### PROBLEM STATEMENT
Continue the thread about reading scroll progress from a UIPageViewController, picking up immediately after its last line.
+++ EXERCISE PASSAGE
Reputation: 6900
I am using a UIPageViewController
, and I need to get the scroll position of the ViewController as the users swipe so I can partially fade some assets while the view is transitioning to the next UIViewController
.
The delegate and datasource methods of UIPageViewController
don't seem to provide any access to this, and internally I'm assuming that the UIPageViewController
must be using a scroll view somewhere, but it doesn't seem to directly subclass it so I'm not able to call
func scrollViewDidScroll(scrollView: UIScrollView) {
}
I've seen some other posts suggestion to grab a reference to the pageViewController!.view.subviews
and then the first index is a scrollView, but this seems very hacky. I'm wondering if there is a more standard way to handle this.
Upvotes: 27
Views: 23554
Reputation: 12237
For those of us who like functional one-liners and assuming there can only be one scroll view embedded in a page view controller:
view.subviews
.compactMap { $0 as? UIScrollView }
.first?.delegate = self
Upvotes: 0
Reputation: 4714
As of iOS 13, the UIPageViewController
seems to reset the scrollview's contentOffset once it transitions to another view controller. Here is a working solution:
var currentPageIndex = 0
// The pageViewController's viewControllers
let orderredViewControllers: [UIViewController] = [controller1, controller2, ...]
pageViewController.delegate = self
func pageViewController(_ pageViewController: UIPageViewController, didFinishAnimating finished: Bool, previousViewControllers: [UIViewController], transitionCompleted completed: Bool) {
guard completed, let currentViewController = pageViewController.viewControllers?.first else { return }
currentPageIndex = orderredViewControllers.firstIndex(of: currentViewController)!
}
func scrollViewDidScroll(_ scrollView: UIScrollView) {
let contentOffsetX = scrollView.contentOffset.x
let width = scrollView.frame.size.width
let offset = CGFloat(currentPageIndex) / CGFloat(orderredViewControllers.count - 1)
let progress = (contentOffsetX - width) / width + offset
}
Upvotes: 4
Reputation: 619
To make the code as readable and separated as possible, I would define an extension on UIPageViewController
:
extension UIPageViewController {
var scrollView: UIScrollView? {
view.subviews.first(where: { $0 is UIScrollView }) as? UIScrollView
}
}
It's quite easy to set yourself as the delegate
for scroll view events, as so:
pageViewController.scrollView?.delegate = self
Upvotes: 2
Reputation: 117
var pageViewController: PageViewController? {
didSet {
pageViewController?.dataSource = self
pageViewController?.delegate = self
scrollView?.delegate = self
}
}
lazy var scrollView: UIScrollView? = {
for subview in pageViewController?.view?.subviews ?? [] {
if let scrollView = subview as? UIScrollView {
return scrollView
}
}
return nil
}()
extension BaseFeedViewController: UIScrollViewDelegate {
func scrollViewDidScroll(_ scrollView: UIScrollView) {
let offset = scrollView.contentOffset.x
let bounds = scrollView.bounds.width
let page = CGFloat(self.currentPage)
let count = CGFloat(viewControllers.count)
let percentage = (offset - bounds + page * bounds) / (count * bounds - bounds)
print(abs(percentage))
++++++
+++ DATA SECTION
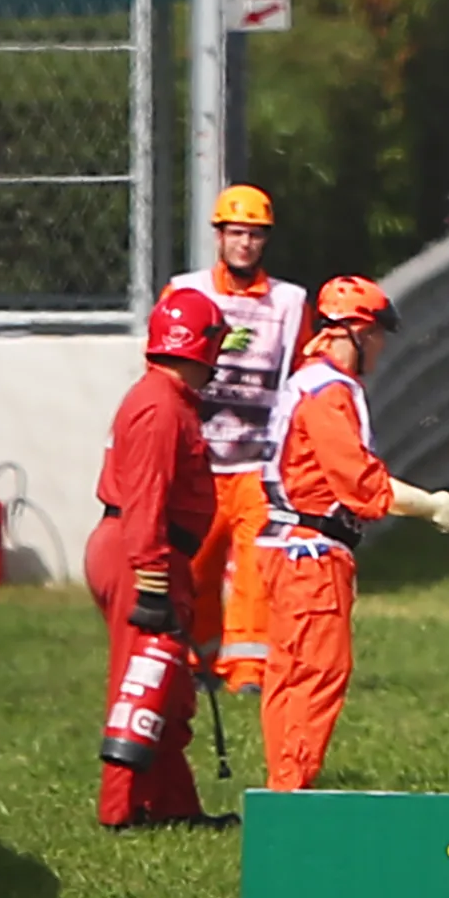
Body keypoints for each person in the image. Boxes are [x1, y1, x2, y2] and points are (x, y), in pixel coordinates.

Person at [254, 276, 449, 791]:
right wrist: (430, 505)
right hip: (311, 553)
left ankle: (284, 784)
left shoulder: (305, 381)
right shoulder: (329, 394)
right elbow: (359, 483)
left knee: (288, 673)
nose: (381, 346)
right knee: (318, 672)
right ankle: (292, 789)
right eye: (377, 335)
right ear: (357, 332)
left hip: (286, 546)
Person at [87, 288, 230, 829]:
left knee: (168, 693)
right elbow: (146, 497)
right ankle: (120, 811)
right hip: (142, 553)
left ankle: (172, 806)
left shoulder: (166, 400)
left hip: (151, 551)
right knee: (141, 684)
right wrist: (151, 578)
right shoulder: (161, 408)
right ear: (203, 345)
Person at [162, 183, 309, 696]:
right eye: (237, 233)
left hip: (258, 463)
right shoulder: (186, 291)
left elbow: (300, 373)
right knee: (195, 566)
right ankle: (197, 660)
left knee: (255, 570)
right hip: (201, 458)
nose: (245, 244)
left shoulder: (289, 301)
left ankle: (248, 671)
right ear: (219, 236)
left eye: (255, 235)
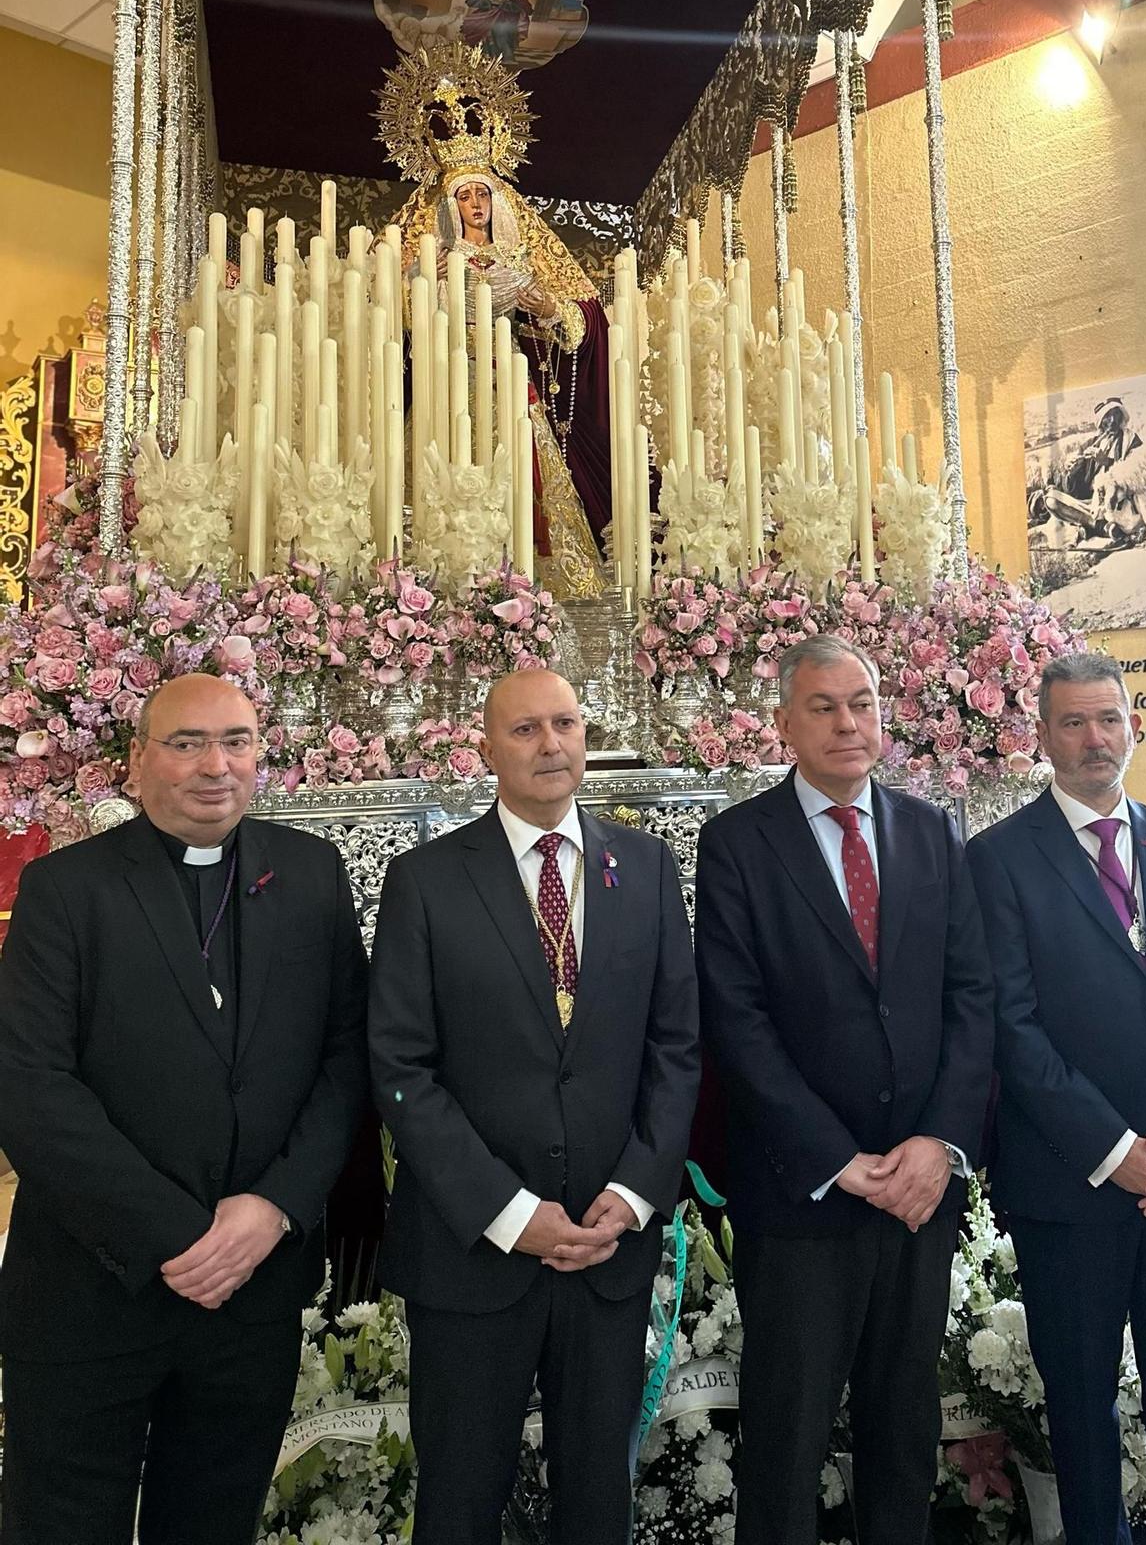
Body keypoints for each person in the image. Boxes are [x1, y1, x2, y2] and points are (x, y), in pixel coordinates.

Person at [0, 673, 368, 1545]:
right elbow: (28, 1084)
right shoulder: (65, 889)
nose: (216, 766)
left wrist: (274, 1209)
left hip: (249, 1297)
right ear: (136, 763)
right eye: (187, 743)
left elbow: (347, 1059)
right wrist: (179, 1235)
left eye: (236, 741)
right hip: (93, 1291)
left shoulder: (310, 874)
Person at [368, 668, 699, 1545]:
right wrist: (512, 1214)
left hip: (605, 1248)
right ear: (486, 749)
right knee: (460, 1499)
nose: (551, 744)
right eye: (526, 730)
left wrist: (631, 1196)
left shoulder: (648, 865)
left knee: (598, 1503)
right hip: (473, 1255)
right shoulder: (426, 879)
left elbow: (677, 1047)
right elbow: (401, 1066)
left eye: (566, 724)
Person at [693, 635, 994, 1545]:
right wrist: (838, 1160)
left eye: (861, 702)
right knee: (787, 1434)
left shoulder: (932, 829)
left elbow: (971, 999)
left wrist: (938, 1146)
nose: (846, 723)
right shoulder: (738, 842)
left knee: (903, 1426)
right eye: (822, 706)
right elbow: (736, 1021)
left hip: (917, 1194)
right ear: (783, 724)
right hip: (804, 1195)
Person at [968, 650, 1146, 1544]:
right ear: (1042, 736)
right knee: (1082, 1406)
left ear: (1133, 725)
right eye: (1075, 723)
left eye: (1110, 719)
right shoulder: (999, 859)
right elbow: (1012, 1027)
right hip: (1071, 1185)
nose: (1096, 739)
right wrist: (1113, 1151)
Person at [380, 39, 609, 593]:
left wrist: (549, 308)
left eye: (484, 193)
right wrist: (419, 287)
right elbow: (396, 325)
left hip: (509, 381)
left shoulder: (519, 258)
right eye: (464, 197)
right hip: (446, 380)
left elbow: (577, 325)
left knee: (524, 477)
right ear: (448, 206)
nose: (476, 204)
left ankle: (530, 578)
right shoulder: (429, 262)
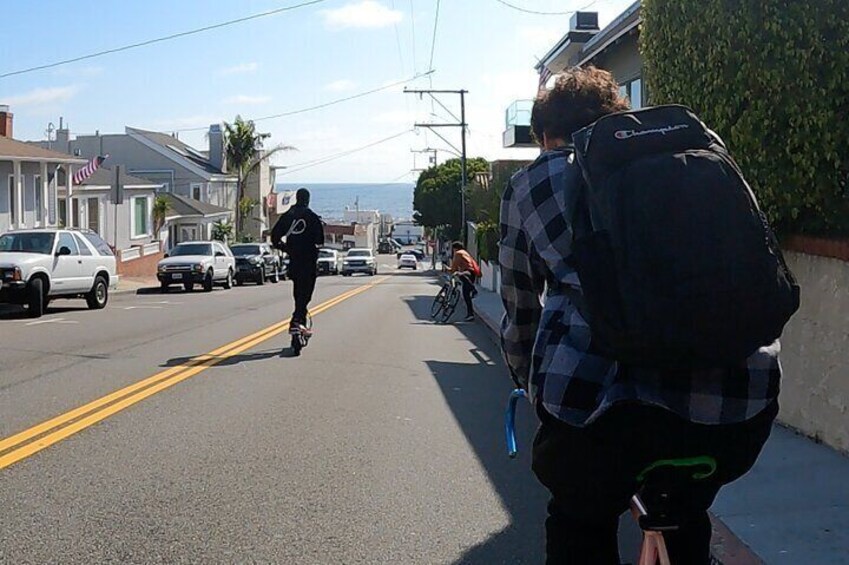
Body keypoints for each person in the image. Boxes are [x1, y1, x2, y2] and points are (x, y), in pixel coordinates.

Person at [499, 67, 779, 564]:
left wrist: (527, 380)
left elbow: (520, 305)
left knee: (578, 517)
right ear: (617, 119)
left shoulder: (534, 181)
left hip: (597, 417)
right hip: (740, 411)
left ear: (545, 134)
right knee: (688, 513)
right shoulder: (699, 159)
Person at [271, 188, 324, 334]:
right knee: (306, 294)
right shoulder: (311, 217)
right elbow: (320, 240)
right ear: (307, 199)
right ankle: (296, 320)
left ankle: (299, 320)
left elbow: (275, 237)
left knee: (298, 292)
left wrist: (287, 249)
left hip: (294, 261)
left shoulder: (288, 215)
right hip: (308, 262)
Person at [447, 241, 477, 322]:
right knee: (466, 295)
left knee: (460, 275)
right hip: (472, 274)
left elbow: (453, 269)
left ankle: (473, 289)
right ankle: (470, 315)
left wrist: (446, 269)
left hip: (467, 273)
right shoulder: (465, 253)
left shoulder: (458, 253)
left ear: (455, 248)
++++++
+++ DATA SECTION
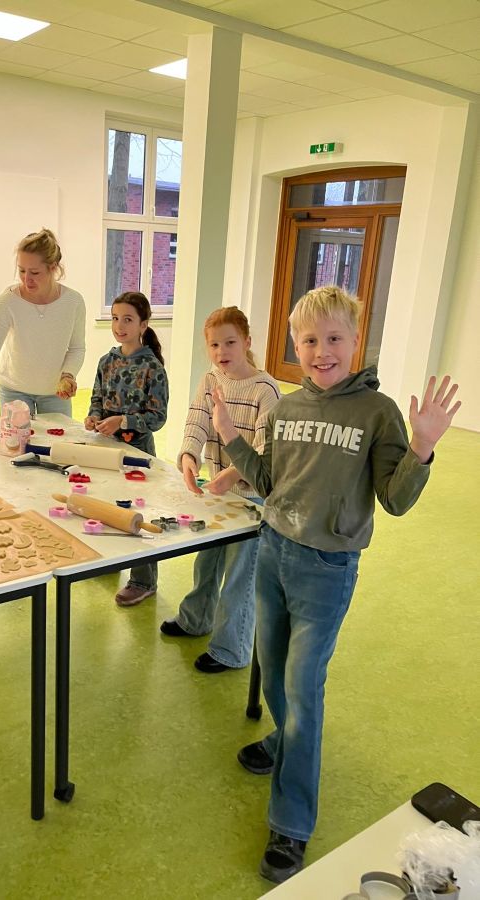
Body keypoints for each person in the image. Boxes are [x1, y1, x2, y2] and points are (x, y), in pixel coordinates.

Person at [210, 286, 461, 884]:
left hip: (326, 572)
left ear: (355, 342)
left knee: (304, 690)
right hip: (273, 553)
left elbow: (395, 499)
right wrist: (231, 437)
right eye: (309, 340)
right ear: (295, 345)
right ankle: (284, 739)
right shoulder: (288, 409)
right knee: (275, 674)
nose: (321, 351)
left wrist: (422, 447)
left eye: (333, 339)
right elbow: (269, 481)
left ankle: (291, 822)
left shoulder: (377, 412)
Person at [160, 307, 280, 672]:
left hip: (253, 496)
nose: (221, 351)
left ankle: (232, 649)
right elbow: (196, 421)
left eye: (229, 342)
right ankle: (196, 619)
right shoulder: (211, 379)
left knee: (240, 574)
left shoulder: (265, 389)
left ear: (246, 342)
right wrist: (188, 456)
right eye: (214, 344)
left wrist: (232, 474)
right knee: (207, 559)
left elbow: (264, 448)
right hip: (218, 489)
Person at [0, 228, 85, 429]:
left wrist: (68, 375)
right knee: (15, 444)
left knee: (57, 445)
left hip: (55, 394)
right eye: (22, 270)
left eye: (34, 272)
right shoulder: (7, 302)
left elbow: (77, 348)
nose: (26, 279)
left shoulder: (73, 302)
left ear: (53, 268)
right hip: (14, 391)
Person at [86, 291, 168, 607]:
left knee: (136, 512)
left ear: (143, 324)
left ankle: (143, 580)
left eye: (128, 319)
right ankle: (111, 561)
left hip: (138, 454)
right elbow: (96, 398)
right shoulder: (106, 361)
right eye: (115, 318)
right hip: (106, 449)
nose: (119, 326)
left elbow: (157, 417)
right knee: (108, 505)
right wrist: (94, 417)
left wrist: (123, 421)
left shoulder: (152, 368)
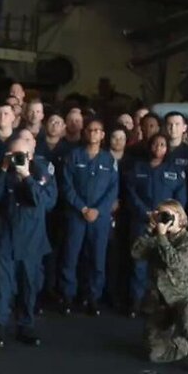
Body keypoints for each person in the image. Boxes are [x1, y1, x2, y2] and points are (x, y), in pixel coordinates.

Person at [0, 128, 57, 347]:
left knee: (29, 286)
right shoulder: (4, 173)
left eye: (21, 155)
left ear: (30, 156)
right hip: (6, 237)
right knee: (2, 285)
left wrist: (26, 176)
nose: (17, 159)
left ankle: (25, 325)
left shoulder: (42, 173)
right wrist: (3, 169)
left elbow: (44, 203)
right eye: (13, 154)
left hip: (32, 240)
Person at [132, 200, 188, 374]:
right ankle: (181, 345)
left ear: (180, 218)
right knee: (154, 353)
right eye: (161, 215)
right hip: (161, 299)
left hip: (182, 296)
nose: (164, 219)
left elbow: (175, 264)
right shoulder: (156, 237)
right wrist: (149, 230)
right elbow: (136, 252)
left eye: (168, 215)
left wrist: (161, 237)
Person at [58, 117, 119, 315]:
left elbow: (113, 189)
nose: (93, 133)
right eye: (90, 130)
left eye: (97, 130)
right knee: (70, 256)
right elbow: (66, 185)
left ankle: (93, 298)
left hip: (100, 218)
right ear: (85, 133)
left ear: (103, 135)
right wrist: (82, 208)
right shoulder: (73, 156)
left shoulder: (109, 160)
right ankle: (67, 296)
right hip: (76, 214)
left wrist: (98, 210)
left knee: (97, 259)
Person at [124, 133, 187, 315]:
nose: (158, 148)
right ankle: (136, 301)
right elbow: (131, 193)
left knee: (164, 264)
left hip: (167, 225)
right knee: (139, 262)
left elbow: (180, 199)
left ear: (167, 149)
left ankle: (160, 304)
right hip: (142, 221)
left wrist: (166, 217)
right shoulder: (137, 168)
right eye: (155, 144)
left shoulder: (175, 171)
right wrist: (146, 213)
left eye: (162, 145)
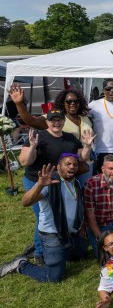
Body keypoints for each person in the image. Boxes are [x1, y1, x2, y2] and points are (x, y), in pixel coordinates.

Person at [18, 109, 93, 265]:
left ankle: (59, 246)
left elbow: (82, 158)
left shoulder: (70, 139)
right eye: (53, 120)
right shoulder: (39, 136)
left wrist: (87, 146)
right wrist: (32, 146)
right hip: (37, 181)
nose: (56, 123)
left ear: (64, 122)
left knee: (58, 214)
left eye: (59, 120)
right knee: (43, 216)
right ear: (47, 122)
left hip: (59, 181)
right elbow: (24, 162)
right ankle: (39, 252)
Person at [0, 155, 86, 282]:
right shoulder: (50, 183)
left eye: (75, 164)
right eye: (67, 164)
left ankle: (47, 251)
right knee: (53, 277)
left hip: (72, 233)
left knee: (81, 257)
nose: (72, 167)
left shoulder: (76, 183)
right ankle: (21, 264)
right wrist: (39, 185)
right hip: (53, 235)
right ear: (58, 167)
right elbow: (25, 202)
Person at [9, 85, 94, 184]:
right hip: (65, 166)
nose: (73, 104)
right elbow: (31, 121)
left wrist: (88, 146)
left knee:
++++++
+++ DATA SECTION
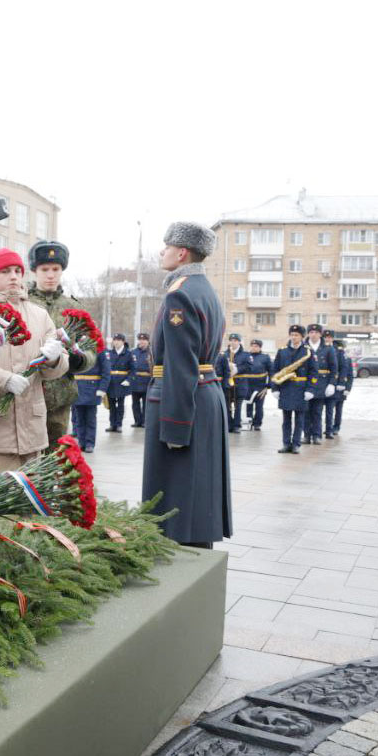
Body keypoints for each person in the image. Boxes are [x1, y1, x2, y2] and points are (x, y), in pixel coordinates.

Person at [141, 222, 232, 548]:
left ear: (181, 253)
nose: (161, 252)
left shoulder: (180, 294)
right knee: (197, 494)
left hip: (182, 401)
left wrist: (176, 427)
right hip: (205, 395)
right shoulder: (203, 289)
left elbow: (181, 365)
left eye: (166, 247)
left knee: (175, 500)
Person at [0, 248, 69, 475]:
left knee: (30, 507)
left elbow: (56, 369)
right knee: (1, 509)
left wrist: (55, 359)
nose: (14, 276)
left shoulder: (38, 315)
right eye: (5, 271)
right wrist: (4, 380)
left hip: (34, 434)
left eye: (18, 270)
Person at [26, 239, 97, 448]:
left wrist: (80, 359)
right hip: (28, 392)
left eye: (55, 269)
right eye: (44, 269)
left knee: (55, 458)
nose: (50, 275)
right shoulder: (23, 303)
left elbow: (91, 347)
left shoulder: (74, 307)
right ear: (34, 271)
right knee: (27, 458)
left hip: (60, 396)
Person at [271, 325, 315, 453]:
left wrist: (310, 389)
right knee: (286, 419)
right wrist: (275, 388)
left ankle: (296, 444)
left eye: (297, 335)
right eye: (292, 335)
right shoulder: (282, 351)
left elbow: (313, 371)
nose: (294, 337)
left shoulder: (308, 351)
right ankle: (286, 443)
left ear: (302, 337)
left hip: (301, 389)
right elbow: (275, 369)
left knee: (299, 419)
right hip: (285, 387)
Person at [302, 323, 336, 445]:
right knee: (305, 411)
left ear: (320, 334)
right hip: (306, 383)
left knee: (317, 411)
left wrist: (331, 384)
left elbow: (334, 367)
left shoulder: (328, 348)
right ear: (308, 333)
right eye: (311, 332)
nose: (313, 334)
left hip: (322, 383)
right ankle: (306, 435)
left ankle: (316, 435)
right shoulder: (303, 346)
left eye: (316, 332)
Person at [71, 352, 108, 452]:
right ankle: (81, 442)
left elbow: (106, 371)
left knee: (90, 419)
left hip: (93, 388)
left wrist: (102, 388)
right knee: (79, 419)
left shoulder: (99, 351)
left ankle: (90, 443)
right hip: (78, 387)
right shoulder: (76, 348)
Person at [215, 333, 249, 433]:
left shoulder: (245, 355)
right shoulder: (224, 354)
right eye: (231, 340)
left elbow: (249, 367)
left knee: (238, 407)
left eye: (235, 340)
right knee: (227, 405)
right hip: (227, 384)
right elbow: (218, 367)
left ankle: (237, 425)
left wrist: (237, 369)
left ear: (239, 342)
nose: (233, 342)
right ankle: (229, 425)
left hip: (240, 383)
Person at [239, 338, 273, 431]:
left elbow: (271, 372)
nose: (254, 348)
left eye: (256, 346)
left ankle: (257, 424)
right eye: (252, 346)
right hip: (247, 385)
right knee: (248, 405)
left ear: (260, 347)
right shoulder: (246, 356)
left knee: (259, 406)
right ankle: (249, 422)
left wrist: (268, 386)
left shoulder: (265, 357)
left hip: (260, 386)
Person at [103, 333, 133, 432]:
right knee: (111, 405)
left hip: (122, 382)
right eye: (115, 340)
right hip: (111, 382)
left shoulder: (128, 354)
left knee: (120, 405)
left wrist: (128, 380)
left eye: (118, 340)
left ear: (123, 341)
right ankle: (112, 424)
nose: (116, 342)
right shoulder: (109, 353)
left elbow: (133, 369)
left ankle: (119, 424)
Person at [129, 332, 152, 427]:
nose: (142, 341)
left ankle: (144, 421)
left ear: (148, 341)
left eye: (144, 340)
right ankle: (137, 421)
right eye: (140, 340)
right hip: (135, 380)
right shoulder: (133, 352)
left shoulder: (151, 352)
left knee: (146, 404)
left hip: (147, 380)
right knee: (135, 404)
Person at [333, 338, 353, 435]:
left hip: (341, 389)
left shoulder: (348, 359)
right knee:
++++++
### RESULT OF THE TASK
}
}
Upvotes: 3
Reputation: 3222
UIPageViewController scroll doesn't work like normal scrollview and you can't get scrollView.contentOffset like other scrollViews.
so here is a trick to get what's going on when user scrolls :
first you have to find scrollview and set delegate to current viewController like other answers said.
class YourViewController : UIPageViewController {
var startOffset = CGFloat(0) //define this
override func viewDidLoad() {
super.viewDidLoad()
//from other answers
for v in view.subviews{
if v is UIScrollView {
(v as! UIScrollView).delegate = self
}
}
}
.
.
.
}
extension YourViewController : UIScrollViewDelegate{
func scrollViewWillBeginDragging(_ scrollView: UIScrollView) {
startOffset = scrollView.contentOffset.x
}
public func scrollViewDidScroll(_ scrollView: UIScrollView) {
var direction = 0 //scroll stopped
if startOffset < scrollView.contentOffset.x {
direction = 1 //going right
}else if startOffset > scrollView.contentOffset.x {
direction = -1 //going left
}
let positionFromStartOfCurrentPage = abs(startOffset - scrollView.contentOffset.x)
let percent = positionFromStartOfCurrentPage / self.view.frame.width
//you can decide what to do with scroll
}
}
Upvotes: 19
Reputation: 22343
You can search for the UIScrollView inside your UIPageViewController
. To do that, you will have to implement the UIScrollViewDelegate
.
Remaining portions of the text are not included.